Marinha deve permitir que sargento trans use traje feminino e nome social
Em 27 de janeiro de 2022 – Redação
O direito à igualdade sem discriminações abrange a identidade ou expressão de gênero, já que ela é uma manifestação da própria personalidade da pessoa humana e, como tal, cabe ao Estado apenas o papel de reconhecê-la, nunca de constituí-la.
Com base no entendimento firmado pelo Supremo Tribunal Federal no julgamento da ADI 4.275, o juiz Daniel Chiaretti, da 1ª Vara Federal de Corumbá (MS), deu provimento a ação ordinária de obrigação de fazer para que a Marinha autorize uma mulher trans, sargento da corporação, a adotar o nome social e utilizar uniformes e cabelos femininos. Na decisão, o magistrado também condenou a União a pagar R$ 80 mil a título de indenização por danos morais.
No caso concreto, uma mulher trans foi alvo de imposição de licença para tratamento de saúde. Segundo a autora, isso ocorreu para evitar o cumprimento da tutela deferida em decisão anterior sem que tenha sido informado o motivo.
Ao analisar o caso, o magistrado afirmou que os argumentos de ordem administrativa apresentados pela União em sede de contestação não devem prosperar. Um deles era que, quando do ingresso da autora da ação, o concurso em que ela foi aprovada previa apenas vagas exclusivamente masculinas.
“O argumento da União está de acordo com os princípios constitucionais quando estamos diante de casos mais simples. No caso em tela, contudo, não é tão simples. Ao simplificar a questão desta maneira, a União está desconsiderando todas as angústias, fartamente demonstradas nos documentos médicos, que envolveram a transição de gênero da autora”, explicou o juiz.

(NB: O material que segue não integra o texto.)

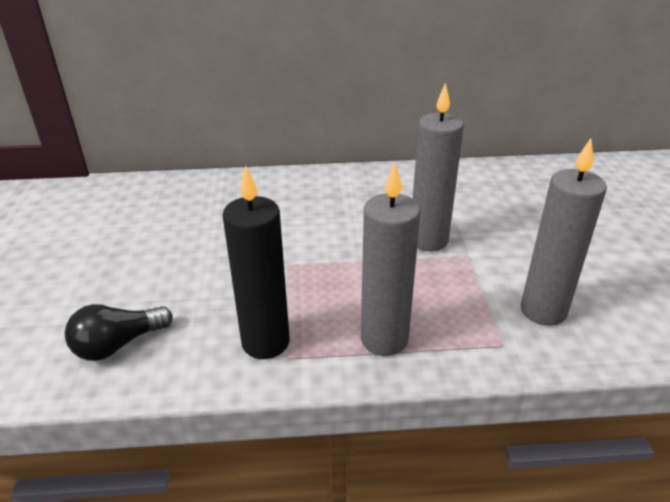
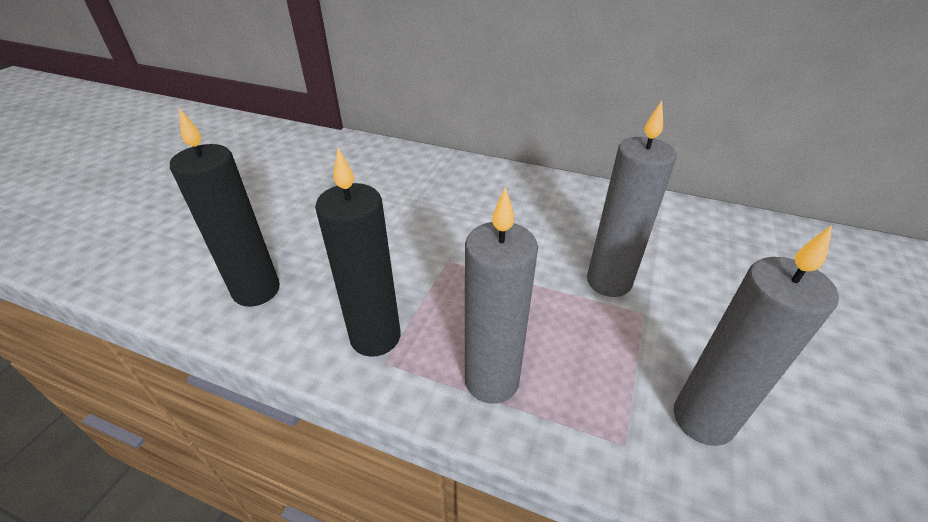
camera: 25 degrees right, 5 degrees up
(118, 344) = (256, 291): black light bulb -> black candle

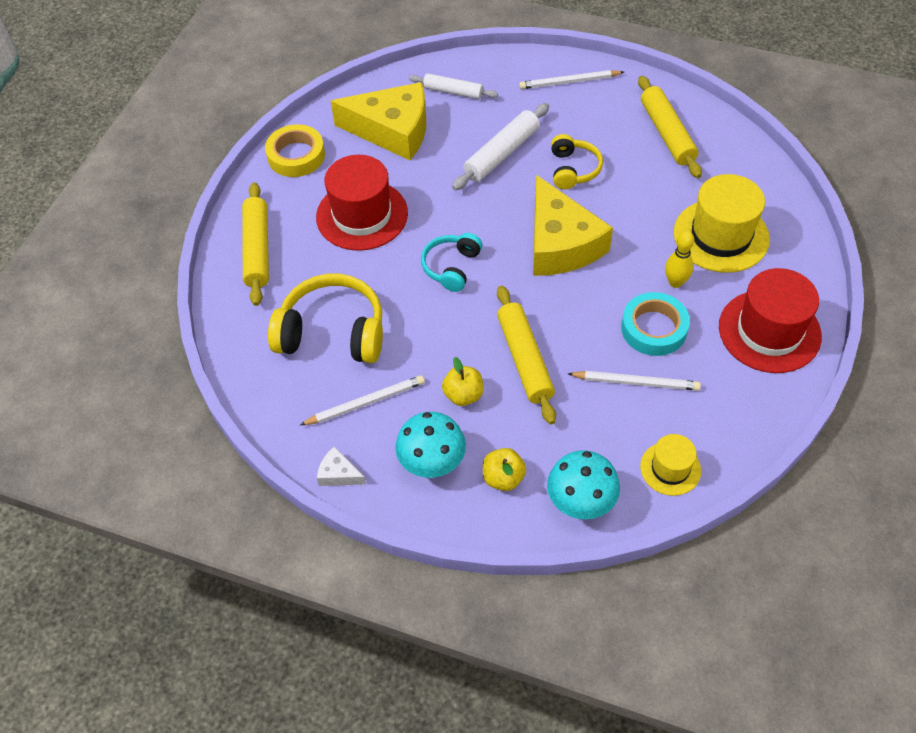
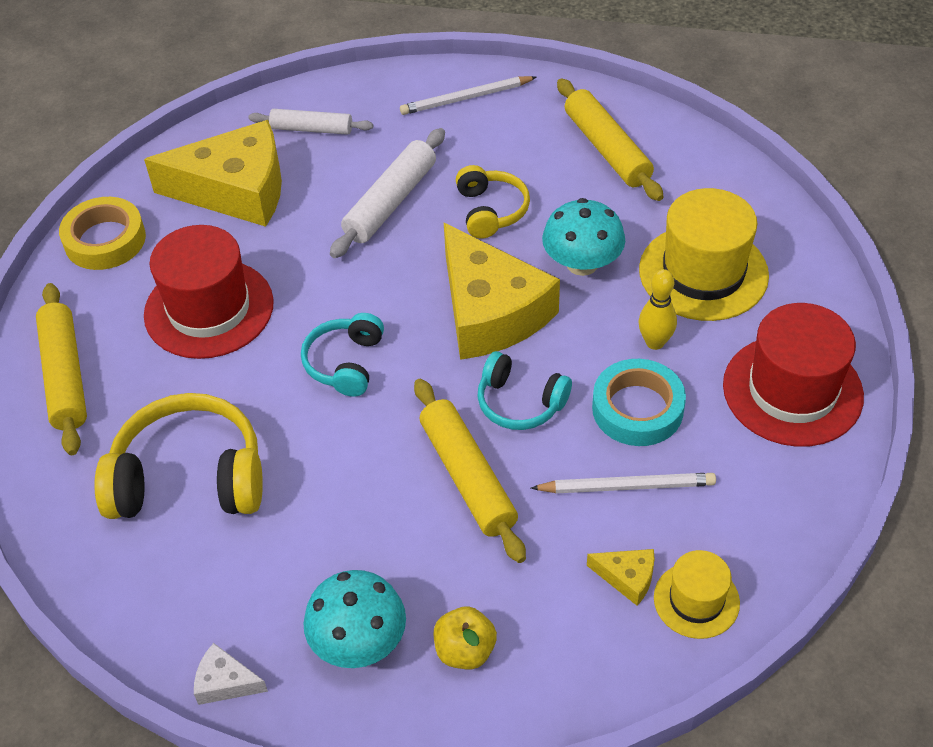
camera: 10 degrees left, 5 degrees down
(365, 402) = (250, 571): white pencil -> none
(463, 395) = (389, 539): yellow apple -> none
(570, 312) = (520, 403): none -> turquoise headphones
(581, 500) = (580, 665): turquoise mushroom -> turquoise mushroom (582, 263)
(624, 446) = (627, 577): none -> yellow cheese

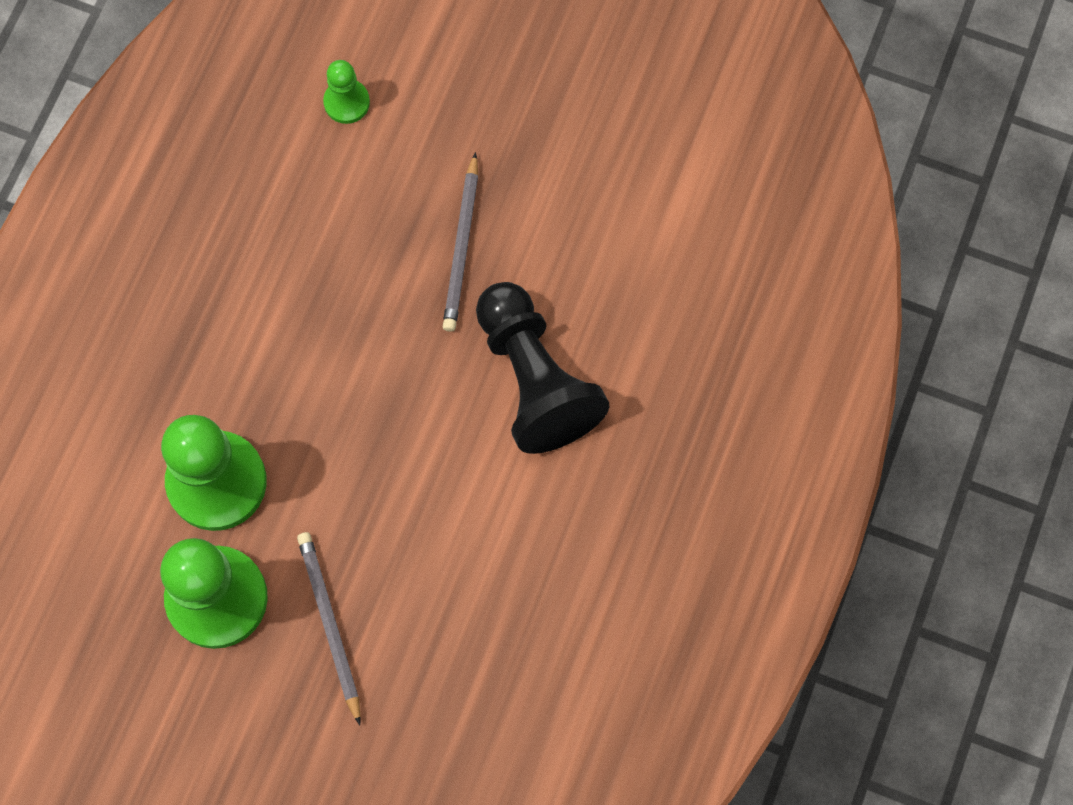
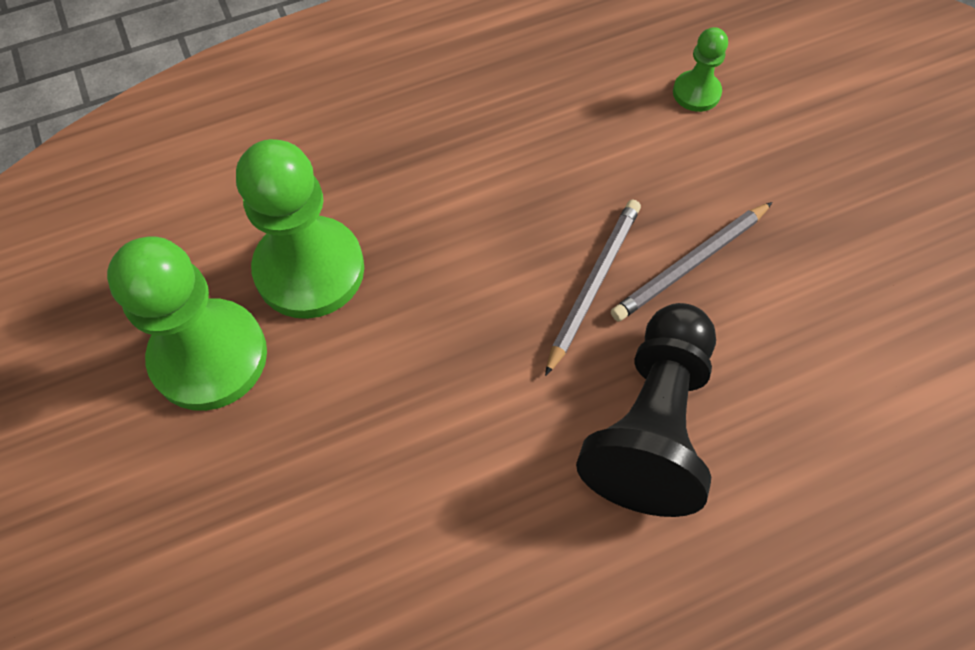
camera: 45 degrees right, 10 degrees down
(329, 625) = (265, 466): grey pencil -> grey pencil (593, 284)

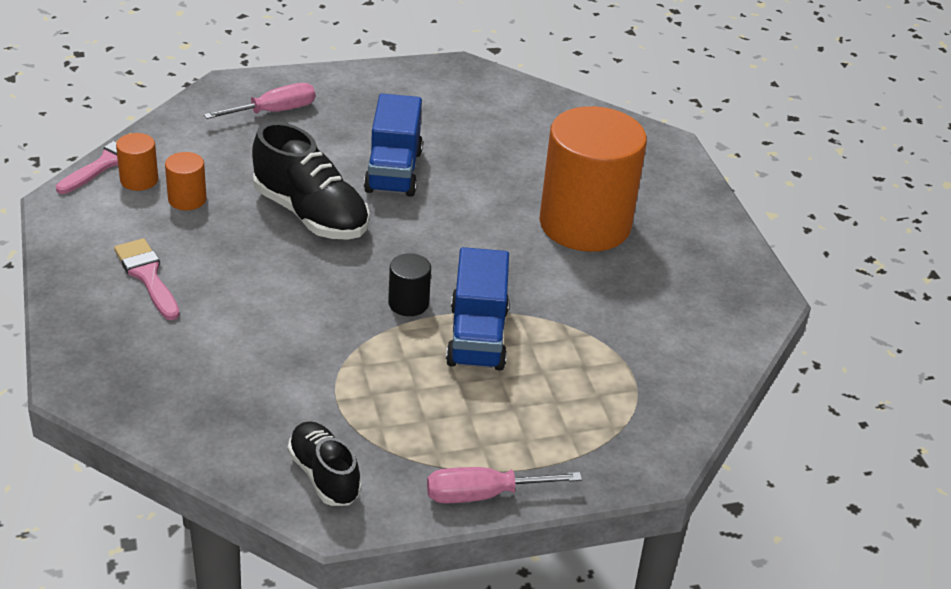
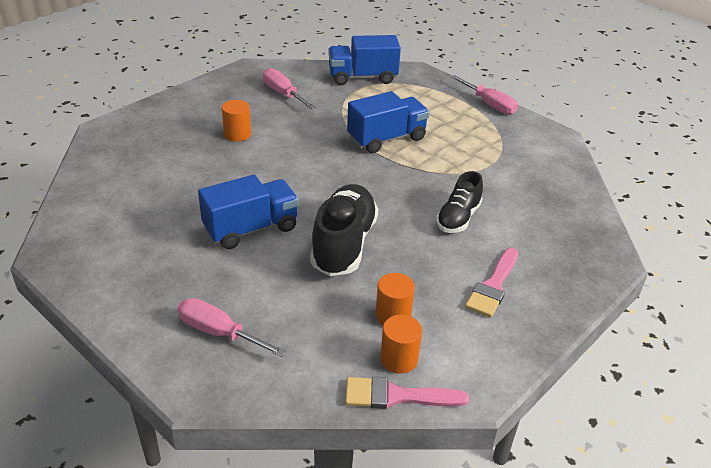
camera: 120 degrees left, 0 degrees up
(324, 475) = (541, 148): black shoe -> black shoe (458, 218)
(408, 303) = (387, 170): black cylinder -> none
(585, 224) = (237, 134): orange cylinder -> orange cylinder, size x0.41
(666, 297) = (283, 94): none -> pink screwdriver
(667, 396) = (362, 77): none -> blue truck

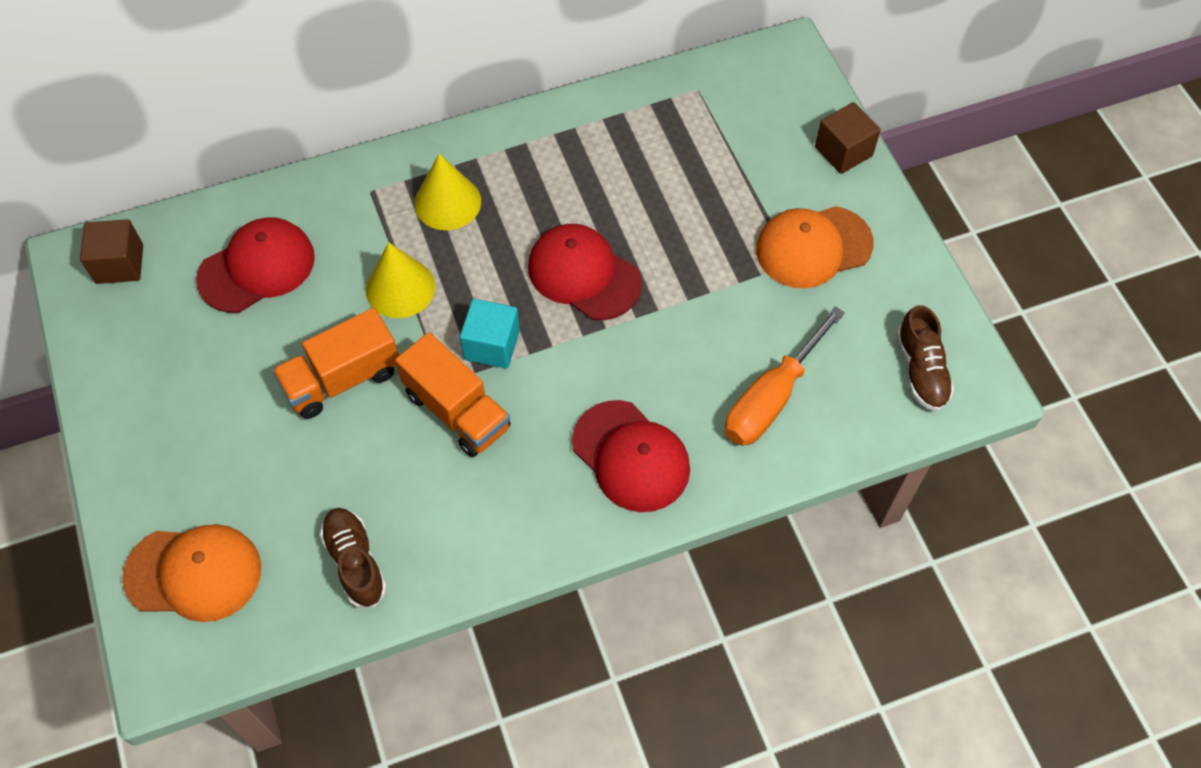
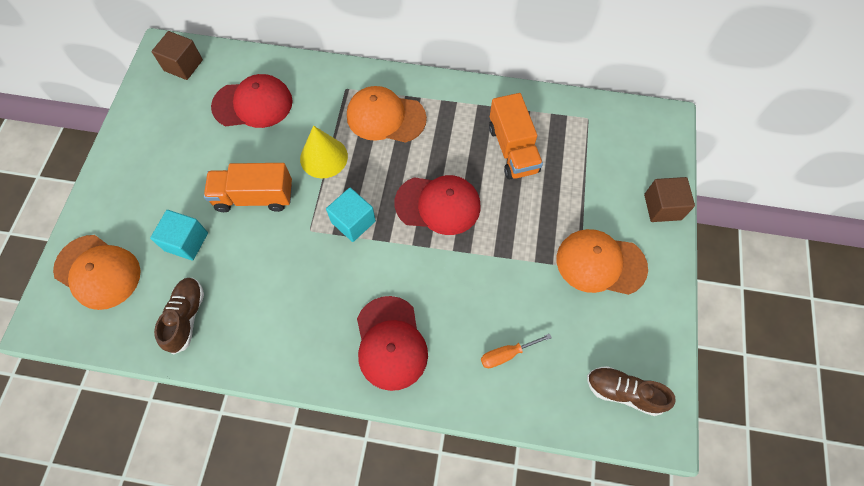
camera: 30 degrees right, 5 degrees up
(289, 476) = (186, 242): none -> turquoise cube
(447, 202) = (385, 117): yellow cone -> orange cap
(457, 410) = (306, 253): orange truck -> orange truck (513, 149)
(583, 274) = (438, 205): red cap -> red cap turned 120 degrees clockwise
(771, 398) = (506, 354): orange screwdriver -> orange screwdriver, size x0.54
(921, 370) = (623, 392): brown shoe -> brown shoe turned 90 degrees clockwise

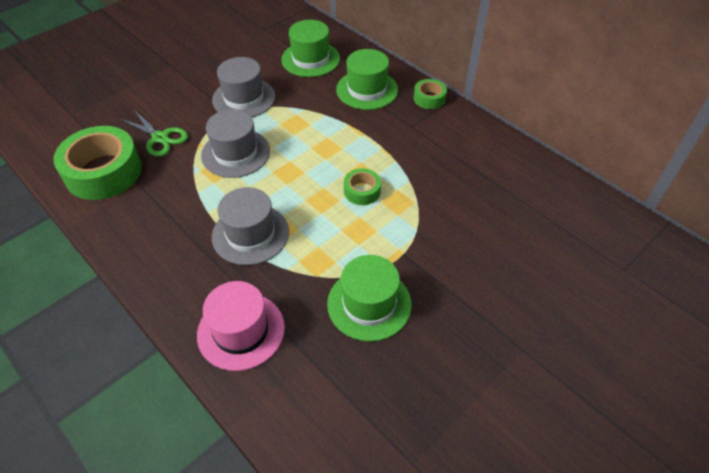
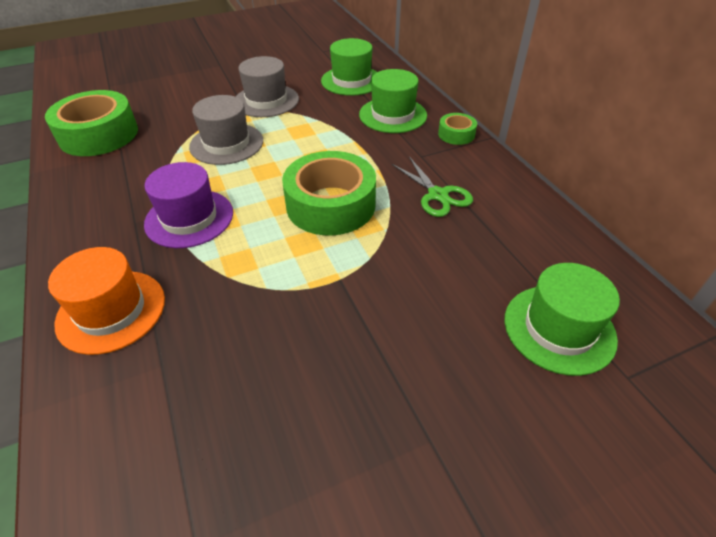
camera: 20 degrees right, 5 degrees down
(160, 138) = (168, 118): green scissors -> green scissors (437, 195)
(241, 331) = (111, 311): pink hat -> orange hat
(250, 234) = (189, 218): grey hat -> purple hat
(362, 191) = (331, 205): green tape -> green tape, size x2.08
(369, 304) = (266, 323): green hat -> green hat (559, 328)

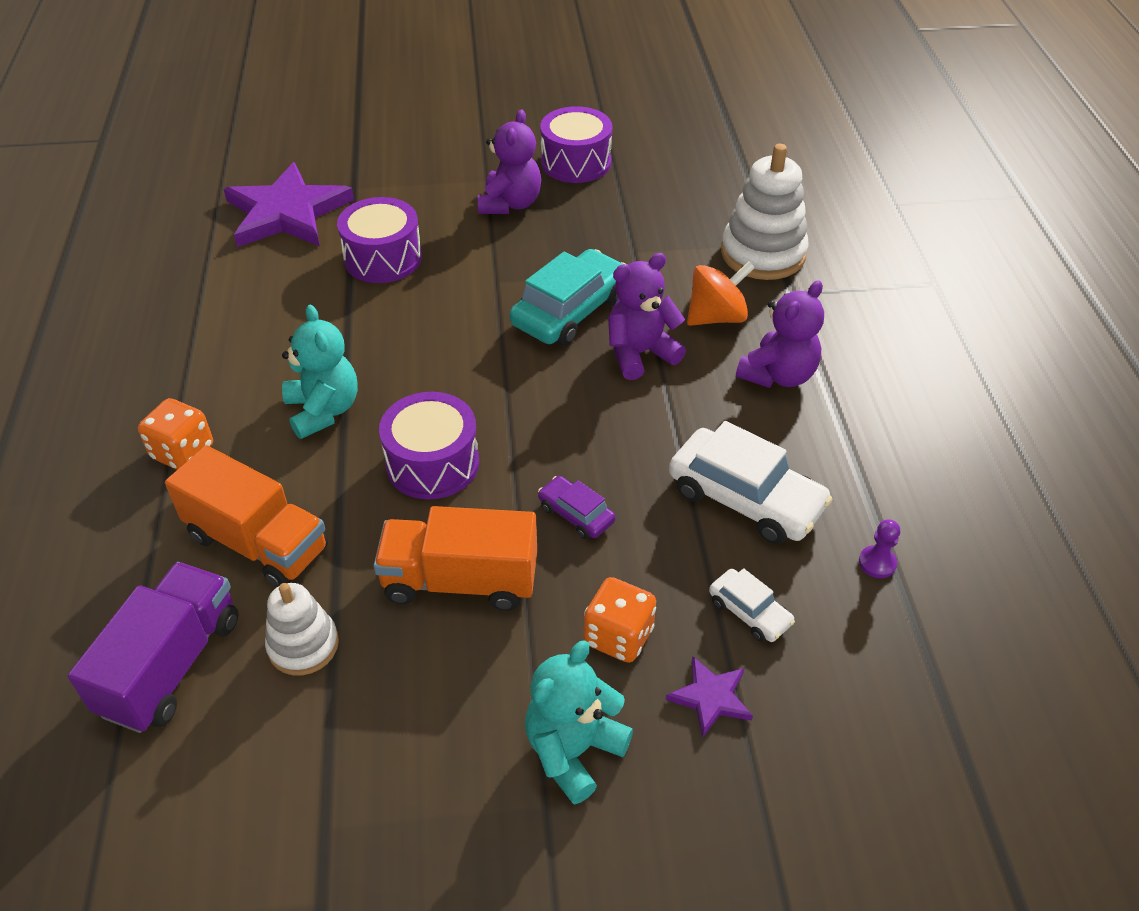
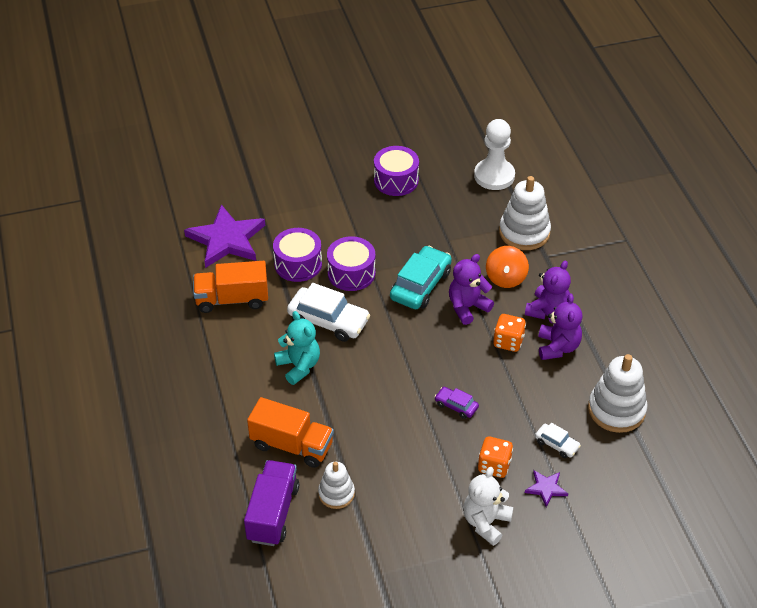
camera: 10 degrees left, 0 degrees up
(183, 452) = (229, 401): orange dice -> orange dice (508, 342)
(432, 463) = (370, 388): purple drum -> purple drum (351, 273)
(460, 581) = (406, 450): orange truck -> orange truck (232, 299)
(510, 204) = (363, 216): purple teddy bear -> purple teddy bear (557, 347)
(573, 750) = (486, 522): turquoise teddy bear -> white teddy bear
(716, 317) = (505, 278): orange spinning top -> orange spinning top turned 135 degrees clockwise
(731, 172) = (494, 176): none -> white pawn
(745, 498) = (543, 385): white car -> white car (328, 321)
(877, 563) = (616, 410): purple pawn -> white stacking toy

Nos autos restou comprovado que a transição ocorreu anos após o ingresso da autora na Marinha, de modo que não se poderia alegar qualquer burla ao sistema de concursos públicos ou de promoção no serviço público.
O juiz cita o jurista Adilson José Moreira e explica que as categorias tradicionais do discurso jurídico não dão mais conta de enfrentar as desigualdades estruturais que fundamentam os processos de exclusão na sociedade brasileira, em especial grupos vulneráveis.
“Em sua contestação, a União não conseguiu comprovar qual seria o prejuízo caso a parte autora se apresentasse publicamente de acordo com o gênero com o qual se identifica. Não comprovou quais seriam os prejuízos a terceiros ou em que medida isso poderia influir nas funções que antes executava sem quaisquer problemas. Assim, cotejando-se os princípios em conflito, evidente que se sobressai o direito à identidade de gênero, ficando evidente que a parte autora foi vítima de discriminação, o que enseja a condenação da União ao pagamento de danos morais”, escreveu o magistrado na decisão.